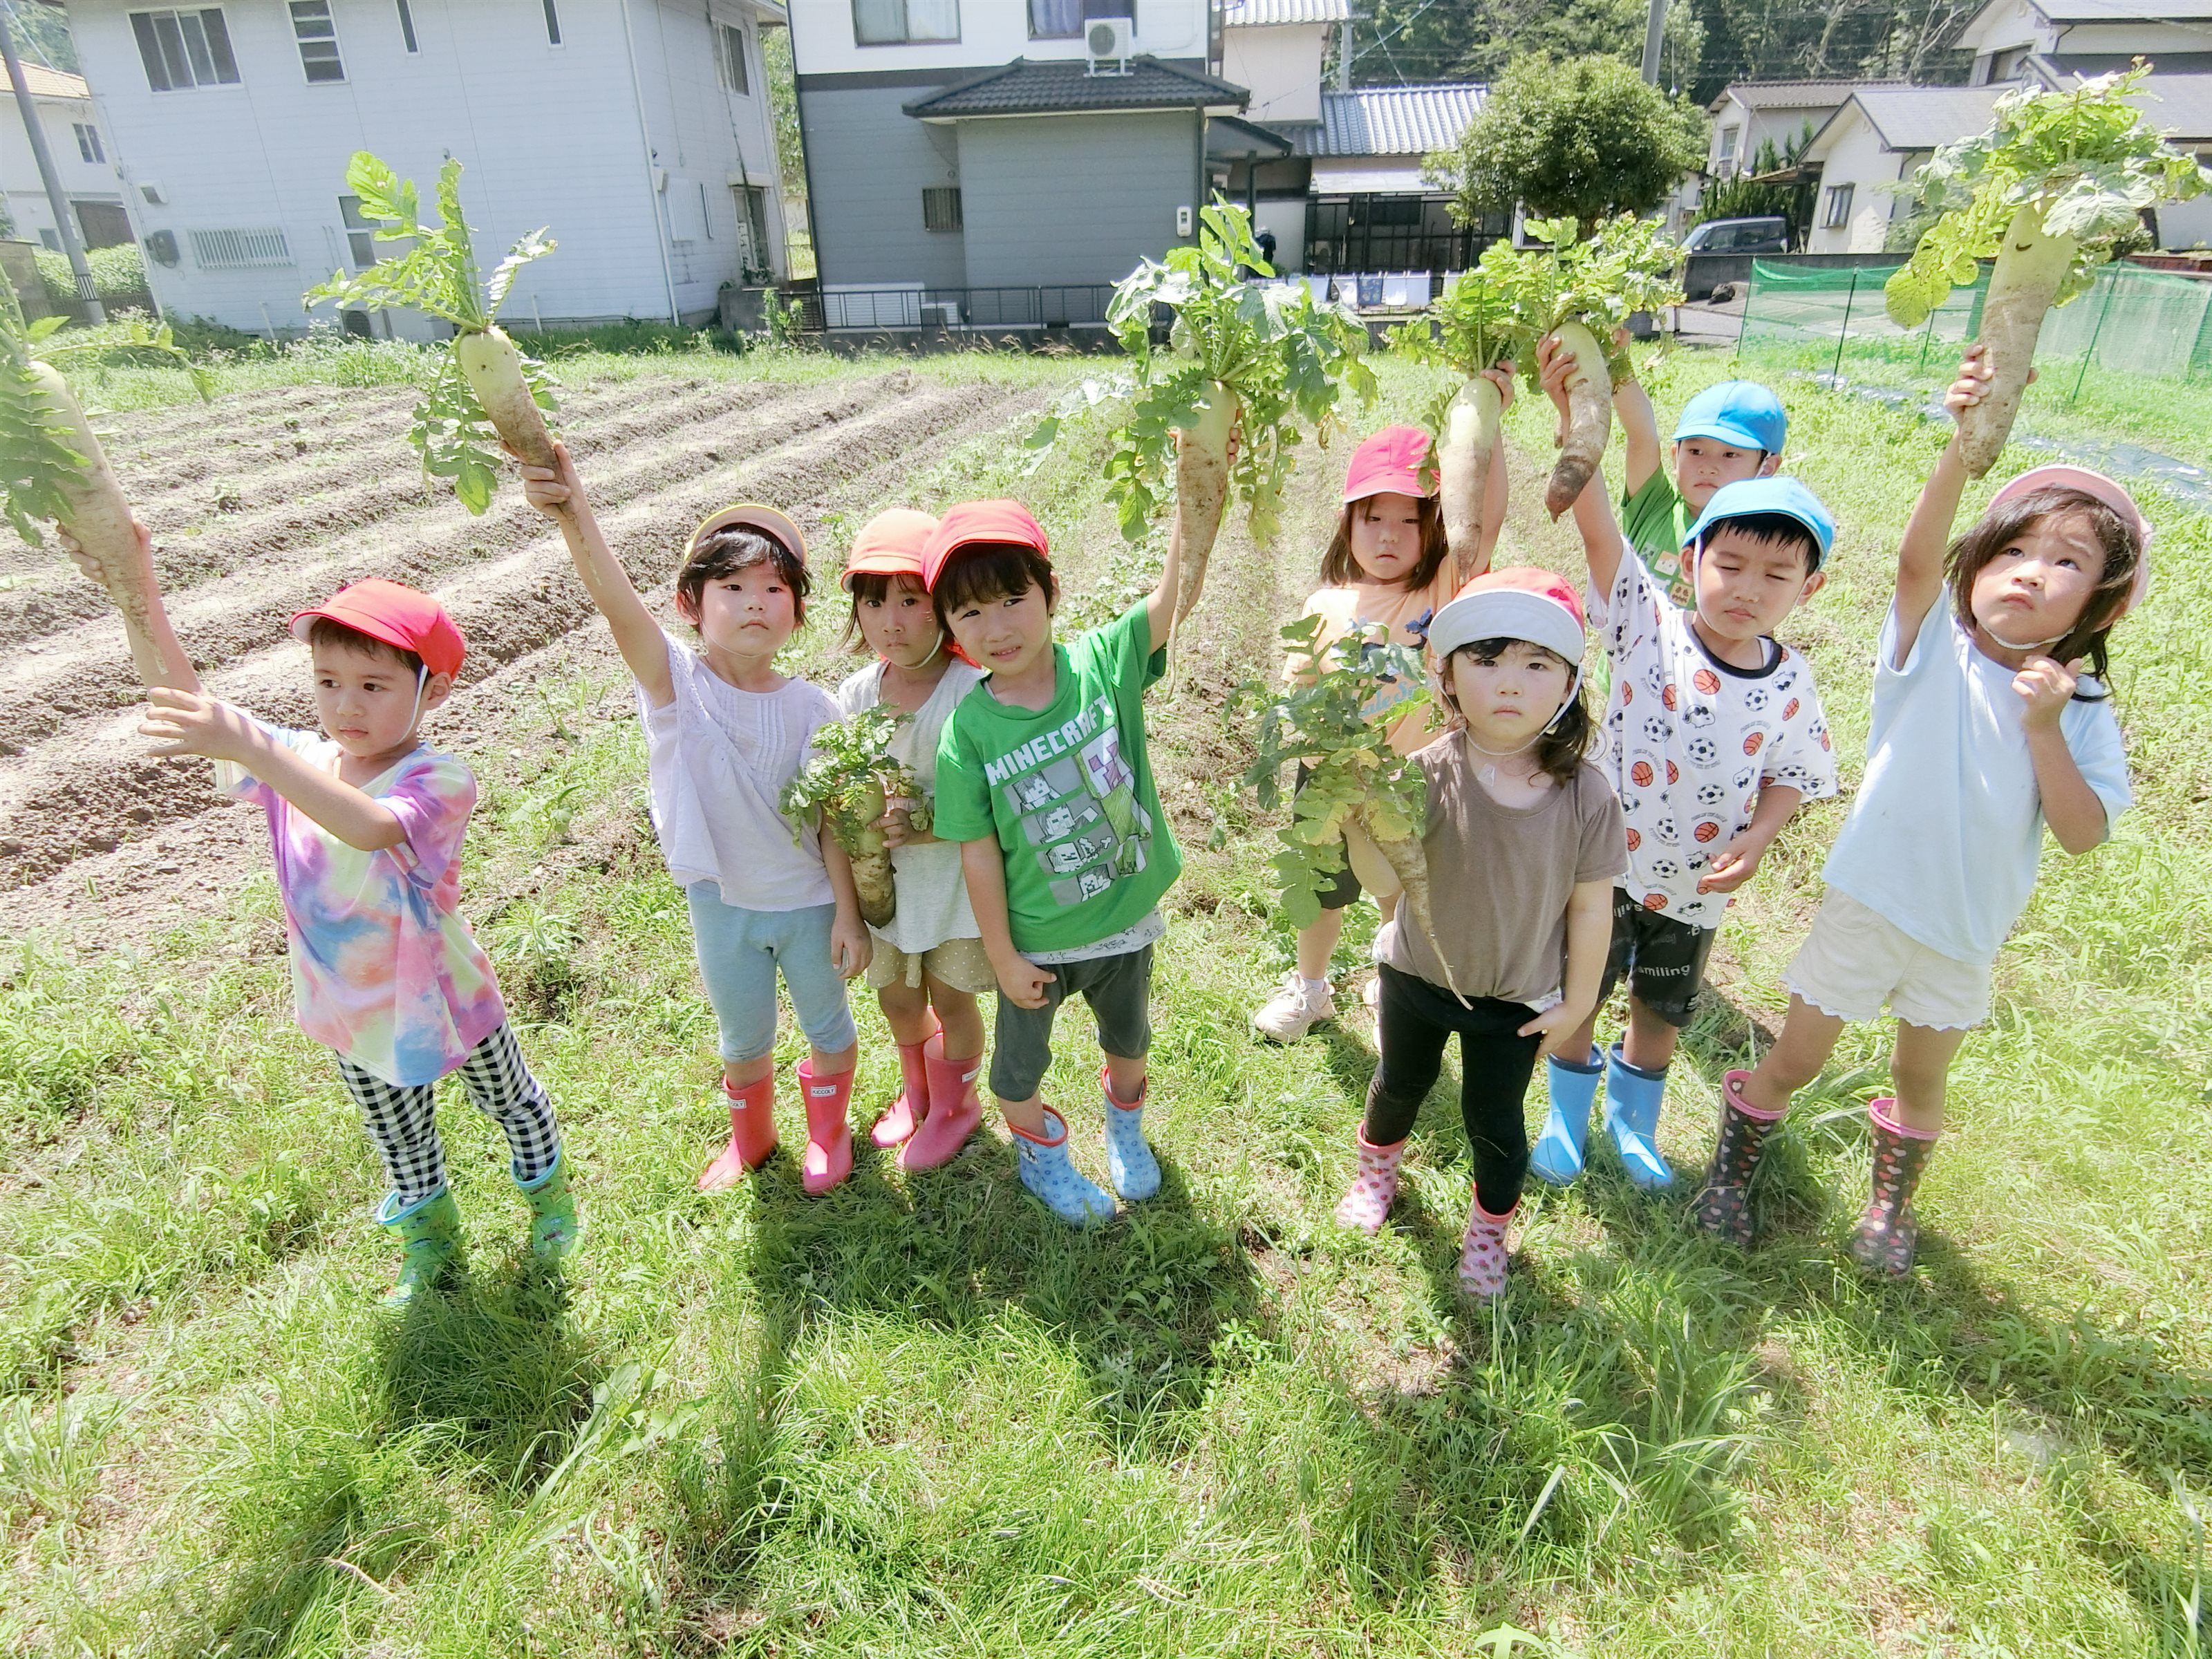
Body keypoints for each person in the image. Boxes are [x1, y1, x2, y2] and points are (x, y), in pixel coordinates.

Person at [1697, 348, 2146, 1276]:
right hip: (1870, 897)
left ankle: (1890, 1208)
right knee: (1797, 1057)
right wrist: (1960, 448)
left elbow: (2081, 833)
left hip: (1964, 929)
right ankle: (1730, 1176)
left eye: (2068, 561)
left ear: (2102, 601)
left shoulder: (2081, 710)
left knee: (1920, 1075)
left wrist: (2045, 727)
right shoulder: (1929, 649)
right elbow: (1911, 562)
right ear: (1975, 564)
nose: (2032, 572)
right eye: (2014, 549)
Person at [66, 524, 578, 1304]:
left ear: (430, 691)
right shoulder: (301, 759)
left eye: (373, 686)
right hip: (347, 998)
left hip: (443, 994)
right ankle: (430, 1238)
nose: (346, 704)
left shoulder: (439, 777)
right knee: (396, 1130)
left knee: (506, 1096)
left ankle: (549, 1201)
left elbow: (368, 827)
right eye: (328, 680)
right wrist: (136, 591)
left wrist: (252, 749)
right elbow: (188, 707)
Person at [519, 446, 870, 1195]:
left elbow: (836, 821)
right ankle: (750, 1142)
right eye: (733, 586)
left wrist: (848, 914)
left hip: (806, 902)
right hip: (722, 903)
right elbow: (617, 605)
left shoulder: (816, 708)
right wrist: (572, 511)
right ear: (690, 604)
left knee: (830, 1030)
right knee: (743, 1039)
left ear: (797, 610)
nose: (753, 602)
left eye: (774, 588)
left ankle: (828, 1138)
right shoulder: (675, 683)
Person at [1535, 357, 1841, 1194]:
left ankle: (1633, 1127)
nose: (1748, 589)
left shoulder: (1789, 681)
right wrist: (1577, 418)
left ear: (1807, 589)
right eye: (1730, 565)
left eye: (1777, 576)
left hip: (1695, 885)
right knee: (1579, 994)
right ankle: (1563, 1117)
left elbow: (1790, 772)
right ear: (1691, 554)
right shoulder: (1646, 621)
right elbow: (1599, 530)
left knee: (1660, 1012)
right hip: (1600, 868)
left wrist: (1760, 834)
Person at [1332, 569, 1624, 1300]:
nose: (1508, 683)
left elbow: (1592, 910)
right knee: (1400, 1083)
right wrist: (1353, 818)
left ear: (1566, 685)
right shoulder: (1423, 775)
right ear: (1448, 679)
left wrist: (1574, 1005)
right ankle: (1376, 1178)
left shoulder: (1587, 795)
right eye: (1485, 658)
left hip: (1516, 1002)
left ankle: (1488, 1230)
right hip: (1414, 977)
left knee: (1492, 1120)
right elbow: (1382, 884)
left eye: (1535, 664)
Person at [926, 497, 1189, 1226]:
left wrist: (1195, 487)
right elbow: (976, 854)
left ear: (1049, 593)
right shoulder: (967, 734)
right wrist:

★ ★ ★ ★ ★ ★ ★

EXERCISE
Out of the preceding entries, pull every line containing the string "shoulder".

TASK RESULT
left shoulder: (2081, 710)
right shoulder: (1929, 649)
right shoulder: (301, 759)
left shoulder: (439, 777)
left shoulder: (816, 708)
right shoulder: (675, 683)
left shoulder: (1789, 681)
right shoulder: (1646, 621)
right shoulder: (1423, 775)
left shoulder: (1587, 795)
right shoulder: (967, 734)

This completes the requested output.